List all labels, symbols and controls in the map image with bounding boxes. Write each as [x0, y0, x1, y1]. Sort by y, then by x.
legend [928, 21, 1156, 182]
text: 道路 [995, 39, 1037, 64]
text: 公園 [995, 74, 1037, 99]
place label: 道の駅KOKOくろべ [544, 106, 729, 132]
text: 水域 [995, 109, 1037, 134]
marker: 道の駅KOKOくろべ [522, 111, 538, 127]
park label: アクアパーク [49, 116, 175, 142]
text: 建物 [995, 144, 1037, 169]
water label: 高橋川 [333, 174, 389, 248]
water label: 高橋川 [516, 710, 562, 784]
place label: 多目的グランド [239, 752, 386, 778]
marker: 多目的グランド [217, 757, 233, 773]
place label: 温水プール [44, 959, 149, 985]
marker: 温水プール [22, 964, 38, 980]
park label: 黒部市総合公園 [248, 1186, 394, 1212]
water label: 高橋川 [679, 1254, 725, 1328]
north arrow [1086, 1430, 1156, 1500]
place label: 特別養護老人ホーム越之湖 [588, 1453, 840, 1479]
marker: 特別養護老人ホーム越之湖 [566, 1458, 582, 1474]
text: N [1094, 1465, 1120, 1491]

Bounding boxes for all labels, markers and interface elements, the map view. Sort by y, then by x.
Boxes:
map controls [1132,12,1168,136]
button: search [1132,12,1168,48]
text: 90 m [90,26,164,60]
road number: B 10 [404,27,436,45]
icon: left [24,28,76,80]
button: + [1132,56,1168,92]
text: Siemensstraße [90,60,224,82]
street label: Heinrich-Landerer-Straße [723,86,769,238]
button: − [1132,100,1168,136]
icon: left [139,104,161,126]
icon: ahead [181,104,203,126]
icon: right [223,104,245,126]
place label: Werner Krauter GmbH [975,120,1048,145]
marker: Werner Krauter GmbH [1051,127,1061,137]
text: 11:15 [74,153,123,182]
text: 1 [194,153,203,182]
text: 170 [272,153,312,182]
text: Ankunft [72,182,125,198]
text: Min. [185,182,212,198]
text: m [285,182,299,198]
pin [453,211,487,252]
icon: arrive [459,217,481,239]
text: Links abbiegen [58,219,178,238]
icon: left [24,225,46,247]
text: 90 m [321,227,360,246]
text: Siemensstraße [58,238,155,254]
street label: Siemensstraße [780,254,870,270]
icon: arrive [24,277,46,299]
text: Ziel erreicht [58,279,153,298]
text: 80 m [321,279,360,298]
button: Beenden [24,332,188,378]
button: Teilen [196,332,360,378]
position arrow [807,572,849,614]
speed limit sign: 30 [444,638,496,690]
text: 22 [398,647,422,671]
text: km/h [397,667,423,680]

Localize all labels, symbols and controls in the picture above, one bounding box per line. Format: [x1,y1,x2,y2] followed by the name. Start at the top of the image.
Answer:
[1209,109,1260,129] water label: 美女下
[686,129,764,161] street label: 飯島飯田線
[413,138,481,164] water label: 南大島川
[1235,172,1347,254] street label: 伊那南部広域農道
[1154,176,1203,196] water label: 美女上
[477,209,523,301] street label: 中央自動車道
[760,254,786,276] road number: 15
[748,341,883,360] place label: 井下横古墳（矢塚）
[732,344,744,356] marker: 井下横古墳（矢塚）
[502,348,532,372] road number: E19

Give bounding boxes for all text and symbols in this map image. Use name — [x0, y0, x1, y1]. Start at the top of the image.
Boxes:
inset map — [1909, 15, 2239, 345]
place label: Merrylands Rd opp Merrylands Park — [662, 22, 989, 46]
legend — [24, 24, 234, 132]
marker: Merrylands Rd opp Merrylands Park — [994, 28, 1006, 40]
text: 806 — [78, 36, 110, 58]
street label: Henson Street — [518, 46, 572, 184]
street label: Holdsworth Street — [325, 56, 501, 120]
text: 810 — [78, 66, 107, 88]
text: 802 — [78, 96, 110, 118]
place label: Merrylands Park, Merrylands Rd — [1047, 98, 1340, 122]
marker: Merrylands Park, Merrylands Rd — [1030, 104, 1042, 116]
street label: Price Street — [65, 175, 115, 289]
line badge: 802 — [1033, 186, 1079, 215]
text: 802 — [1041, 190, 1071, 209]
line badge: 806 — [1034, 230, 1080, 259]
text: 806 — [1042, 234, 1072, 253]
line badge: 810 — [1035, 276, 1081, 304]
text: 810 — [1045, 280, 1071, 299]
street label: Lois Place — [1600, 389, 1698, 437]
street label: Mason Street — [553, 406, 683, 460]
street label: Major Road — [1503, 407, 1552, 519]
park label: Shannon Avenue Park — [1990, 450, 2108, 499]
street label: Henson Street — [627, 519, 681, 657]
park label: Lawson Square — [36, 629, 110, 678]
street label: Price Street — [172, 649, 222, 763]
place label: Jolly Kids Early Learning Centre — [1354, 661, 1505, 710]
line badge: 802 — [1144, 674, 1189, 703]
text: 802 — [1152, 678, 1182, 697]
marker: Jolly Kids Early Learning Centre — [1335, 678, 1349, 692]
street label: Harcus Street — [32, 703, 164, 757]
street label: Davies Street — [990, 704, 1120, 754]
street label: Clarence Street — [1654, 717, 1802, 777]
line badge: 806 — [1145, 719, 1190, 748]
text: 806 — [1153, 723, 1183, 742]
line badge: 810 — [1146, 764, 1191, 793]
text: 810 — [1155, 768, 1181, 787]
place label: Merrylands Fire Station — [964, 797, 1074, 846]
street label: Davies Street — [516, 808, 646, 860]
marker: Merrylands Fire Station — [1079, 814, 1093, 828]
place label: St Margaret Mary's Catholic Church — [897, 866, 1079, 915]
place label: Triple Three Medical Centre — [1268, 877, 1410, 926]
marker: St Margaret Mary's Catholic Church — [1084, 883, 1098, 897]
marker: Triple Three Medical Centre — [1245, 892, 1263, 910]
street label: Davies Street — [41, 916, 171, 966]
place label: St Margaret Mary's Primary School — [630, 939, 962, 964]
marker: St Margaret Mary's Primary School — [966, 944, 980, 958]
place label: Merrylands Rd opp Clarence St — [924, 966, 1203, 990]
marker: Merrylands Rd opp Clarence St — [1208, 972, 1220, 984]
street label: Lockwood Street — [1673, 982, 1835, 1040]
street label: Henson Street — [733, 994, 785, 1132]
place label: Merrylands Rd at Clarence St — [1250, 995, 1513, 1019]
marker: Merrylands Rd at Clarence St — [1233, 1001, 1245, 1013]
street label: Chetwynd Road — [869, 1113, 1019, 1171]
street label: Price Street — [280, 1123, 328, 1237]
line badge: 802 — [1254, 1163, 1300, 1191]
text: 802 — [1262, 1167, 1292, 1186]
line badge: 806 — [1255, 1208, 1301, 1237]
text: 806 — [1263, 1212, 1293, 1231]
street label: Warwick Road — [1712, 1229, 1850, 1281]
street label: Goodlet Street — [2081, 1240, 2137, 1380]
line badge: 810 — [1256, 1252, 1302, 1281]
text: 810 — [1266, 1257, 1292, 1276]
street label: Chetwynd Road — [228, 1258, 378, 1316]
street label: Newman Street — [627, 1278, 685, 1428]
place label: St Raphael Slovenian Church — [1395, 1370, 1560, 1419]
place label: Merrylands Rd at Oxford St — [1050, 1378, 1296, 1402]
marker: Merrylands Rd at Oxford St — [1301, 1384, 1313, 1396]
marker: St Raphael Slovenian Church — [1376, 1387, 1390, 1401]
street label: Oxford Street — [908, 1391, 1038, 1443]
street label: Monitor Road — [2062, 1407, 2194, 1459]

> _WHAT YOU NEED TO DO_
Once you have located every line with the word "Start" in the material above, list those lines.

> _COMPLETED EXERCISE_
Localize all labels, symbols and controls in the picture above, one bounding box per line. Format: [x1,y1,x2,y2] followed by the name. Start at the top of the image.
Give bounding boxes for all text and symbols in this map image. Use name — [x0, y0, x1, y1]. Start at the top of the image.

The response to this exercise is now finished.